- _What to work on_:
- A) In the wireless-plan thread, render this sentence in Spanish: "Cancellation charges must be paid whether the service is terminated by TELUS or you."
- B) Resume the wireless-plan thread, picking up right after its final line.

You have basically exchanged one set of shackles for another. But at least they're nice, new shiny shackles!


----------



## MacUnited (Nov 1, 2009)

I also doubt Rogers would've matched the plan he got from Telus..


----------



## G-Mo (Sep 26, 2007)

The downside to Telus (and Bell), is their lack of EDGE network for fallover when there is no 3G coverage...


----------



## Julianq101 (Aug 24, 2010)

fjnmusic said:


> You have basically exchanged one set of shackles for another. But at least they're nice, new shiny shackles!


Yeah, I cannot argue with that statement. I basically went for the best priced shiny shackle. LOL.

Oh well, when the dust settles I will have a $43 plan with 6GB of data with voice, text etc. Not too bad in shackled terms if you're into bondage.


----------



## maximusbibicus (Feb 25, 2002)

dona83 said:


> No, Telus is $20 a month (for voice) with no limit to the number of months, unlike Rogers with a $300 limit on voice and $200 limit on data.


NO. 

Telus is $400, it changed as of a couple months ago.


----------



## milhaus (Jun 1, 2004)

maximusbibicus said:


> NO.
> 
> Telus is $400, it changed as of a couple months ago.


I believe you, but this is still on their website: Changing your rate plan |  Billing |  Support |  TELUS Mobility

"If you choose to terminate your service before the end of your contract term, you will be required to pay (as liquidated damages and not as a penalty) a cancellation charge in addition to all other amounts you owe on your bill.

The cancellation charge will be the greater of:

$20 multiplied by the number of months remaining in the contract term, or
$100
As of November 23rd, 2009, if you subscribe to a data service with an email feature and cancel that service within the first 12 months of a 36 month contract term, an additional cancellation charge of $200 will apply.

Cancellation charges must be paid whether the service is terminated by TELUS or you."


----------



## Joker Eh (Jan 22, 2008)

Julianq101 said:


> Yeah, I cannot argue with that statement. I basically went for the best priced shiny shackle. LOL.
> 
> Oh well, when the dust settles I will have a $43 plan with 6GB of data with voice, text etc. Not too bad in shackled terms if you're into bondage.


So it is a $43 plan that includes 6GB? You are not pulling my leg here are you?


----------



## fjnmusic (Oct 29, 2006)

Julianq101 said:


> Yeah, I cannot argue with that statement. I basically went for the best priced shiny shackle. LOL.

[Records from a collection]

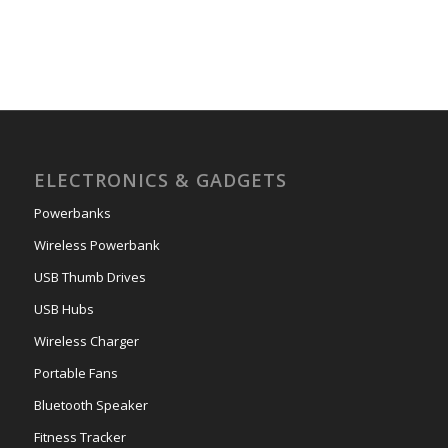
ELECTRONICS & GADGETS
Powerbanks
Wireless Powerbank
USB Thumb Drives
USB Hubs
Wireless Charger
Portable Fans
Bluetooth Speaker
Fitness Tracker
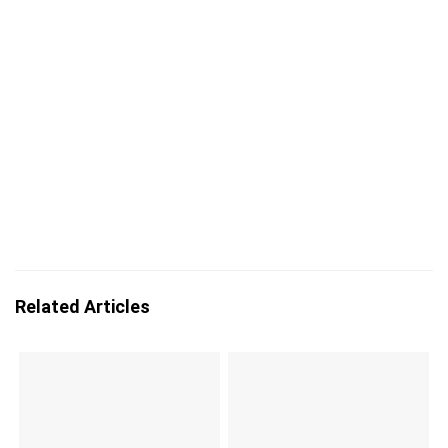
Related Articles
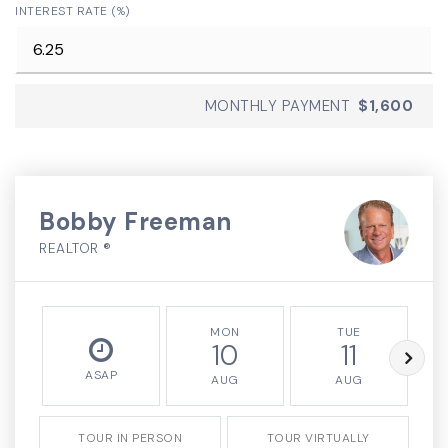
INTEREST RATE (%)
MONTHLY PAYMENT
$1,600
Bobby Freeman
REALTOR ®
MON
TUE
10
11
ASAP
AUG
AUG
TOUR IN PERSON
TOUR VIRTUALLY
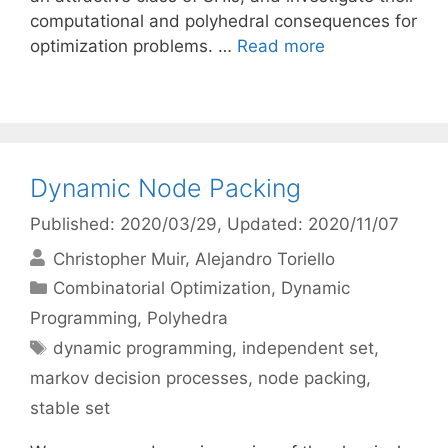
computational and polyhedral consequences for
optimization problems. …
Read more
Dynamic Node Packing
Published: 2020/03/29
, Updated: 2020/11/07
Christopher Muir
Alejandro Toriello
Categories
Combinatorial Optimization
,
Dynamic
Programming
,
Polyhedra
Tags
dynamic programming
,
independent set
,
markov decision processes
,
node packing
,
stable set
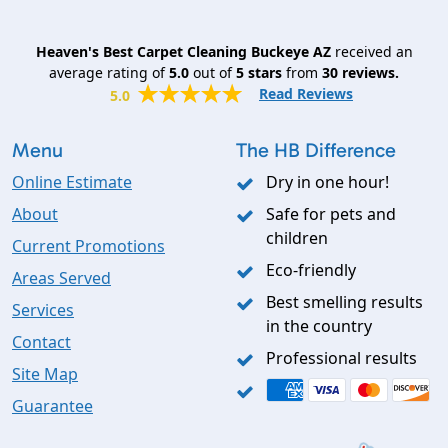
Heaven's Best Carpet Cleaning Buckeye AZ
received an
average rating of
5.0
out of
5
stars
from
30
reviews.
Read Reviews
5.0
Menu
The HB Difference
Online Estimate
Dry in one hour!
About
Safe for pets and
children
Current Promotions
Eco-friendly
Areas Served
Best smelling results
Services
in the country
Contact
Professional results
Site Map
Guarantee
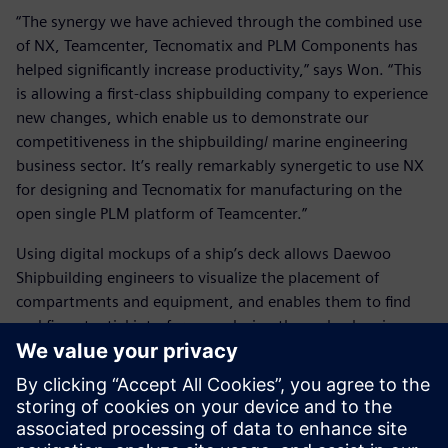
“The synergy we have achieved through the combined use
of NX, Teamcenter, Tecnomatix and PLM Components has
helped significantly increase productivity,” says Won. “This
is allowing a first-class shipbuilding company to experience
new changes, which enable us to demonstrate our
competitiveness in the shipbuilding/ marine engineering
business sector. It’s really remarkably synergetic to use NX
for designing and Tecnomatix for manufacturing on the
open single PLM platform of Teamcenter.”
Using digital mockups of a ship’s deck allows Daewoo
Shipbuilding engineers to visualize the placement of
compartments and equipment, and enables them to find
and fix potential interferences during the early planning
process. This has substantially improved engineers’ ability
to reduce the time needed to inspect for interferences.
Using a standard plan which reflects all production limit
conditions helps engineers eliminate issues associated with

- _Answers to the tasks_:
- A) Los cargos por cancelación deben pagarse tanto si TELUS da por terminado el servicio como si lo hace usted.

- B)
> 
> Oh well, when the dust settles I will have a $43 plan with 6GB of data with voice, text etc. Not too bad in shackled terms if you're into bondage.


Pretty nice, as shackles go.


----------



## Julianq101 (Aug 24, 2010)

Joker Eh said:


> So it is a $43 plan that includes 6GB? You are not pulling my leg here are you?


No leg pulling. It's $43 plus tax. 

The reason for the low price is because it is corporate plan. The carrier (in this case Telus) supplies plans at a reduced cost to the employees of the corporate customer. In this example my employer (a bank) is the big corporate customer. We give Telus a lot of business because the bank has several thousand blackberry corporate users and a few thousand employees who need remote telephonic contact so the bank buys and pays for regular cell plans too. Many employees do international travel for work and run up huge roving account bills. All adds up to millions of dollars a year for Telus and Rogers (the 2 suppliers to my bank). 

To enhance the relationship with the bank, Telus is offering the employees of the bank several discounted PRIVATE voice and data plans. The offer is not paid or subsidised by the bank but Telus does it to cement the relationship. That includes the $43 voice & 6GB data plan for iphones. And the agency (who actually supplies the bank with handsets and does the shipping) told me that they have iP4 stock regularly and will ship the handset to me on Sept 20th (3 days before my Rogers account closes).

And BTW - Rogers does not give our employees any corporate discounts or special treatment.


----------



## Joker Eh (Jan 22, 2008)

Julianq101 said:


> No leg pulling. It's $43 plus tax.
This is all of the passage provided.